Document excerpt
§

Two veteran state lawmakers are squaring off in the Democratic primary in Senate District 33 in central York County.
Incumbent Sen. John Tuttle, facing his first primary challenge in more than two decades, is running against Andrea Boland, a four-term state representative who cannot run again for that seat because of term limits. The winner of the June 10 primary will face political newcomer Adam McGee, a Republican from Sanford, in the November election.
District 33 includes Cornish, Limerick, Newfield, Parsonsfield, Sanford, Shapleigh and Waterboro.
Tuttle, of Sanford, has represented the Sanford area in the Legislature for 28 years, including 11 terms in the House from 1979 to 2010 and three terms in the Senate. He currently is chairman of the York County legislative delegation and said he plans to run for senate majority leader if re-elected in November. He serves on the Judiciary Committee and is chairman of the Veterans and Legal Affairs Committee.
Boland, a self-employed title examiner, represented part of Sanford in the House for four consecutive terms. She served on the State and Local Government and Government Oversight committees.
Tuttle, 63, said he wants to continue his work in Augusta as a consensus builder who can work successfully with politicians on both sides of the aisle. When he was chairman of the Joint Standing Committee on Labor, Commerce, Research and Economic Development, he had 100 unanimous reports, he said. As chairman of the Veterans and Legal Affairs Committee, he helped negotiate a $400 million liquor contract.
“With my consensus-building style, I can bring both Democrats and Republicans together like it was in the old days,” he said. “I don’t just treat them as a Democrat or a Republican, I treat them as a person. I think we need to do more of that in Augusta.”
As he looks for another term in Augusta, Tuttle said he is concerned about the fate of the Maine Army National Guard’s 133rd Engineer Battalion, which faces potential relocation. Tuttle, who works as an EMT and is known for his strong support of veterans, was a medic in the 133rd and said the engineers are invaluable when it comes to helping with natural disasters and should not be moved.
Tuttle said he would like to reestablish funding for the property tax and rent refund, or circuit breaker, program to provide some tax relief to seniors. Funding for the program was repealed in 2013 as part of the state budget.

§

Data for analysis
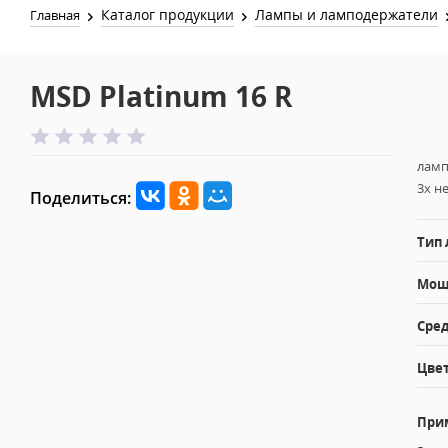
Каталог продукции
Лампы и ламподержатели
Главная
MSD Platinum 16 R
ламп
3х н
Поделиться:
Тип
Мощн
Сред
Цвет
При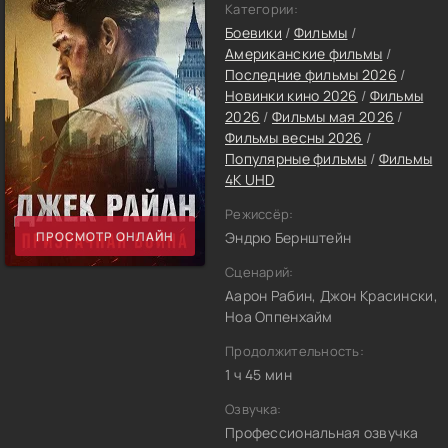
Категории:
Боевики
/
Фильмы
/
Американские фильмы
/
Последние фильмы 2026
/
Новинки кино 2026
/
Фильмы
2026
/
Фильмы мая 2026
/
Фильмы весны 2026
/
Популярные фильмы
/
Фильмы
4K UHD
Режиссёр:
ПРОСМОТР ОНЛАЙН
Эндрю Бернштейн
Сценарий:
Аарон Рабин, Джон Красински,
Ноа Оппенхайм
Продолжительность:
1 ч 45 мин
Озвучка:
Профессиональная озвучка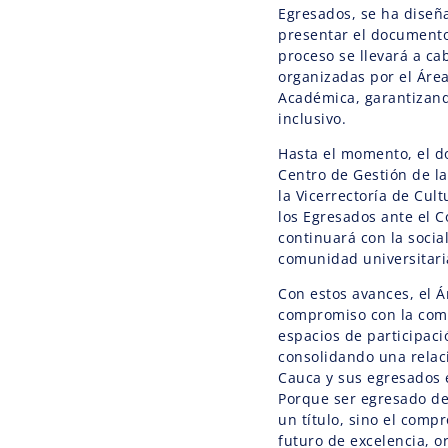
Egresados, se ha diseñ
presentar el documento
proceso se llevará a c
organizadas por el Área
Académica, garantizand
inclusivo.
Hasta el momento, el d
Centro de Gestión de la
la Vicerrectoría de Cul
los Egresados ante el 
continuará con la social
comunidad universitari
Con estos avances, el 
compromiso con la com
espacios de participaci
consolidando una relaci
Cauca y sus egresados 
Porque ser egresado de
un título, sino el com
futuro de excelencia, o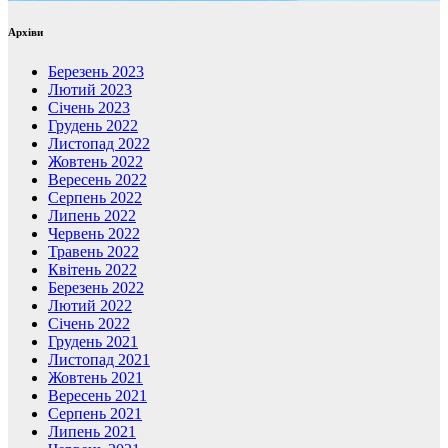
Архіви
Березень 2023
Лютий 2023
Січень 2023
Грудень 2022
Листопад 2022
Жовтень 2022
Вересень 2022
Серпень 2022
Липень 2022
Червень 2022
Травень 2022
Квітень 2022
Березень 2022
Лютий 2022
Січень 2022
Грудень 2021
Листопад 2021
Жовтень 2021
Вересень 2021
Серпень 2021
Липень 2021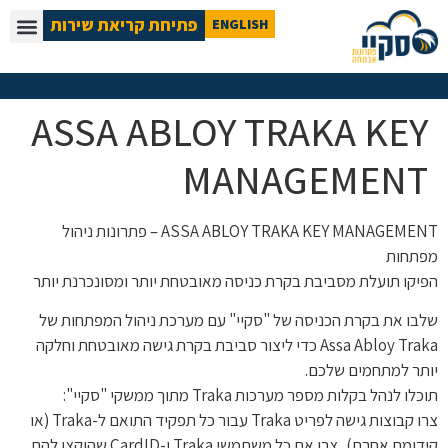
פתיחת קריאת שירות
ENGLISH
ASSA ABLOY TRAKA KEY
MANAGEMENT
ASSA ABLOY TRAKA KEY MANAGEMENT – פתרונות ניהול
מפתחות
הפיקו תועלת מסביבת בקרת כניסה מאובטחת יותר ומסונכרנת יותר
שלבו את בקרת הכניסה של "סקיי" עם מערכת ניהול המפתחות של
Assa Abloy Traka כדי ליצור סביבת בקרת גישה מאובטחת וחלקה
יותר למתחמים שלכם.
תוכלו לנהל בקלות מספר מערכות Traka מתוך ממשקי "סקיי":
צרו קבוצות גישה לפריט Traka עבור כל תפקיד התואם ל-Traka (או
קידומת אחרת), צרו את כל משתמשי Traka ו-CardID שהוקצו להם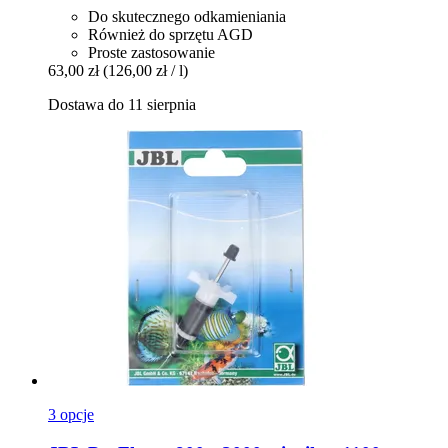
Do skutecznego odkamieniania
Również do sprzętu AGD
Proste zastosowanie
63,00 zł
(126,00 zł / l)
Dostawa do 11 sierpnia
3 opcje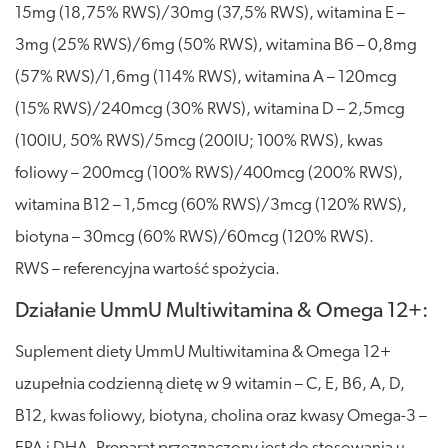
15mg (18,75% RWS)/30mg (37,5% RWS), witamina E –
3mg (25% RWS)/6mg (50% RWS), witamina B6 – 0,8mg
(57% RWS)/1,6mg (114% RWS), witamina A – 120mcg
(15% RWS)/240mcg (30% RWS), witamina D – 2,5mcg
(100IU, 50% RWS)/5mcg (200IU; 100% RWS), kwas
foliowy – 200mcg (100% RWS)/400mcg (200% RWS),
witamina B12 – 1,5mcg (60% RWS)/3mcg (120% RWS),
biotyna – 30mcg (60% RWS)/60mcg (120% RWS).
RWS – referencyjna wartość spożycia.
Działanie UmmU Multiwitamina & Omega 12+:
Suplement diety UmmU Multiwitamina & Omega 12+
uzupełnia codzienną dietę w 9 witamin – C, E, B6, A, D,
B12, kwas foliowy, biotyna, cholina oraz kwasy Omega-3 –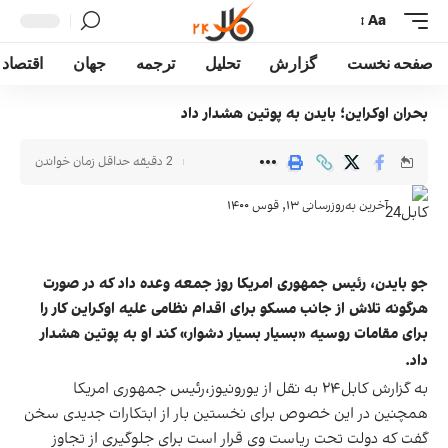
Aa
صفحه نخست
گزارش
تحلیل
ترجمه
جهان
اقتصاد
بحران اوکراین؛ بایدن به پوتین هشدار داد
2 دقیقه حداقل زمان خواندن
آخرین به‌روزرسانی ۱۳, قوس ۱۴۰۰
جو بایدن، رئیس جمهوری امریکا روز جمعه وعده داد که در صورت
هرگونه تلاش از جانب مسکو برای اقدام نظامی علیه اوکراین کار را
برای مقامات روسیه «بسیار بسیار دشوار» کند او به پوتین هشدار
داد.
به گزارش کابل۲۴ به نقل از
یورونیوز
،رئیس جمهوری امریکا
همچنین در این خصوص برای نخستین بار از ابتکارات جدیدی سخن
گفت که دولت تحت ریاست وی قرار است برای جلوگیری از تجاوز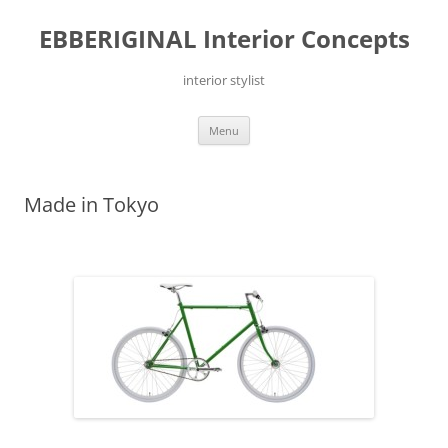
Ga
naar
EBBERIGINAL Interior Concepts
de
inhoud
interior stylist
Menu
Made in Tokyo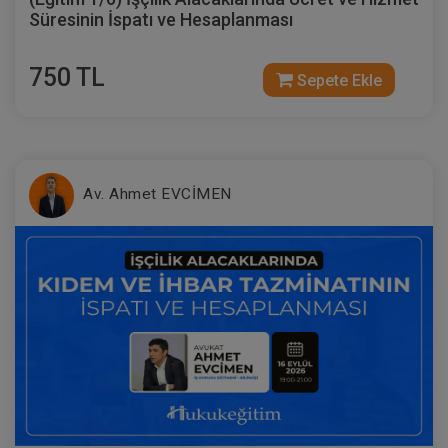
Süresinin İspatı ve Hesaplanması
750 TL
Sepete Ekle
Av. Ahmet EVCİMEN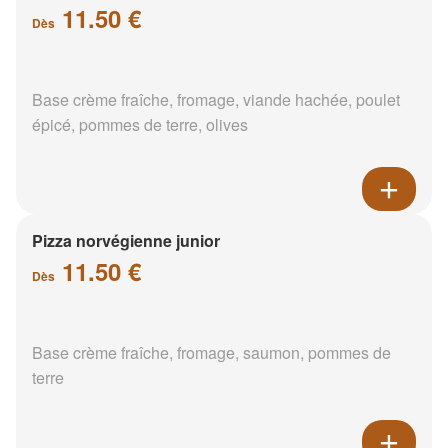
11.50 €
Dès
Base crème fraîche, fromage, viande hachée, poulet
épicé, pommes de terre, olives
Pizza norvégienne junior
11.50 €
Dès
Base crème fraîche, fromage, saumon, pommes de
terre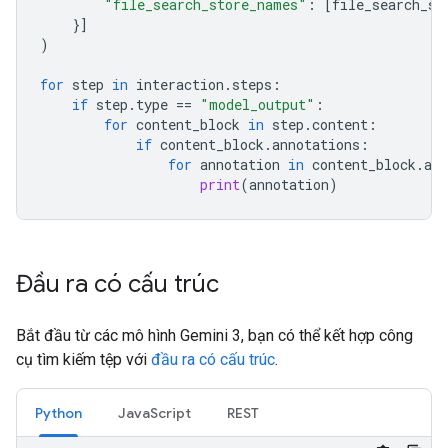
"file_search_store_names"
:
[
file_search_st
}]
)
for
step
in
interaction
.
steps
:
if
step
.
type
==
"model_output"
:
for
content_block
in
step
.
content
:
if
content_block
.
annotations
:
for
annotation
in
content_block
.
ann
print
(
annotation
)
Đầu ra có cấu trúc
Bắt đầu từ các mô hình Gemini 3, bạn có thể kết hợp công
cụ tìm kiếm tệp với
đầu ra có cấu trúc
.
Python
JavaScript
REST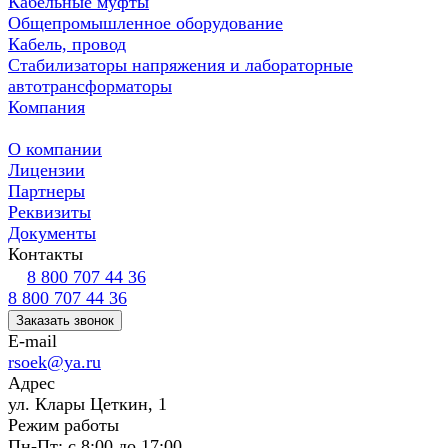
Кабельные муфты
Общепромышленное оборудование
Кабель, провод
Стабилизаторы напряжения и лабораторные
автотрансформаторы
Компания
О компании
Лицензии
Партнеры
Реквизиты
Документы
Контакты
8 800 707 44 36
8 800 707 44 36
Заказать звонок
E-mail
rsoek@ya.ru
Адрес
ул. Клары Цеткин, 1
Режим работы
Пн-Пт: с 8:00 до 17:00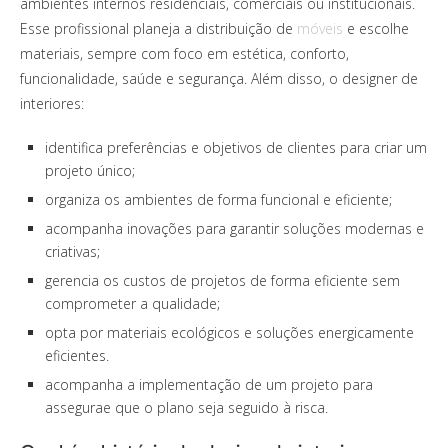
ambientes internos residenciais, comerciais ou institucionais.
Esse profissional planeja a distribuição de
móveis
e escolhe
materiais, sempre com foco em estética, conforto,
funcionalidade, saúde e segurança.
Além disso, o designer de
interiores:
identifica preferências e objetivos de clientes para criar um
projeto único;
organiza os ambientes de forma funcional e eficiente;
acompanha inovações para garantir soluções modernas e
criativas;
gerencia os custos de projetos de forma eficiente sem
comprometer a qualidade;
opta por materiais ecológicos e soluções energicamente
eficientes.
acompanha a implementação de um projeto para
assegurae que o plano seja seguido à risca.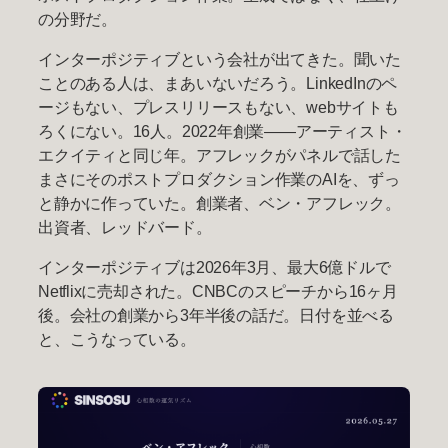
の分野だ。
インターポジティブという会社が出てきた。聞いた
ことのある人は、まあいないだろう。LinkedInのペ
ージもない、プレスリリースもない、webサイトも
ろくにない。16人。2022年創業——アーティスト・
エクイティと同じ年。アフレックがパネルで話した
まさにそのポストプロダクション作業のAIを、ずっ
と静かに作っていた。創業者、ベン・アフレック。
出資者、レッドバード。
インターポジティブは2026年3月、最大6億ドルで
Netflixに売却された。CNBCのスピーチから16ヶ月
後。会社の創業から3年半後の話だ。日付を並べる
と、こうなっている。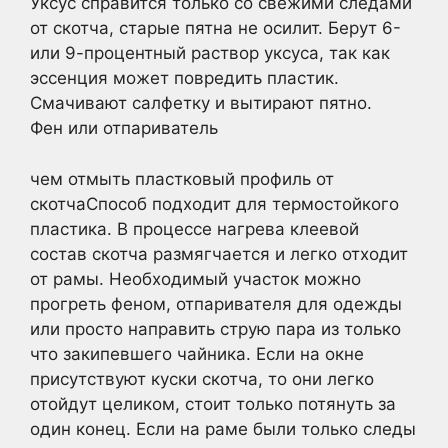
Уксус справится только со свежими следами
от скотча, старые пятна не осилит. Берут 6-
или 9-процентный раствор уксуса, так как
эссенция может повредить пластик.
Смачивают салфетку и вытирают пятно.
Фен или отпариватель
чем отмыть пластковый профиль от
скотчаСпособ подходит для термостойкого
пластика. В процессе нагрева клеевой
состав скотча размягчается и легко отходит
от рамы. Необходимый участок можно
прогреть феном, отпаривателя для одежды
или просто направить струю пара из только
что закипевшего чайника. Если на окне
присутствуют куски скотча, то они легко
отойдут целиком, стоит только потянуть за
один конец. Если на раме были только следы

§

The task
Extend the article on the Senate District 33 Democratic primary, picking up after its final paragraph. The entries are separate material and have no connection to the article above.

Task result
“They’ve cut that program back so much I think we really have to go back and do that,” Tuttle said. “We’ve given a lot of tax breaks to the rich that we really couldn’t afford. We need to give money back to the middle class.”
Boland, 67, has championed safety issues, nutrition wellness and illness prevention measures, and programs to strengthen the electric grid during her four terms in Augusta. She said she is motivated to run for Tuttle’s seat because she feels she has unfinished business with the security and reliability of the state’s electric grid. If elected, she said she will continue to connect experts with legislators to explore how to strengthen the electric grid and open the state to new possibilities.
“It’s an environmental and public safety issue that can’t be ignored,” she said. “It also offers economic opportunity with new business, jobs and the opening of a whole new field of endeavor.”
Boland said she wants to continue to be a voice for the average person in Augusta and would push for increases in the minimum wage, equal pay for equal work and campaign finance reform. She feels multinational corporations and industries have too much power because of the constant presence of lobbyists.
“What I see so much out on the campaign trail is real anger that government is not working adequately for them,” she said. “The powerful interests are having things going more their way. Average people are being left behind. It’s very troubling to me.”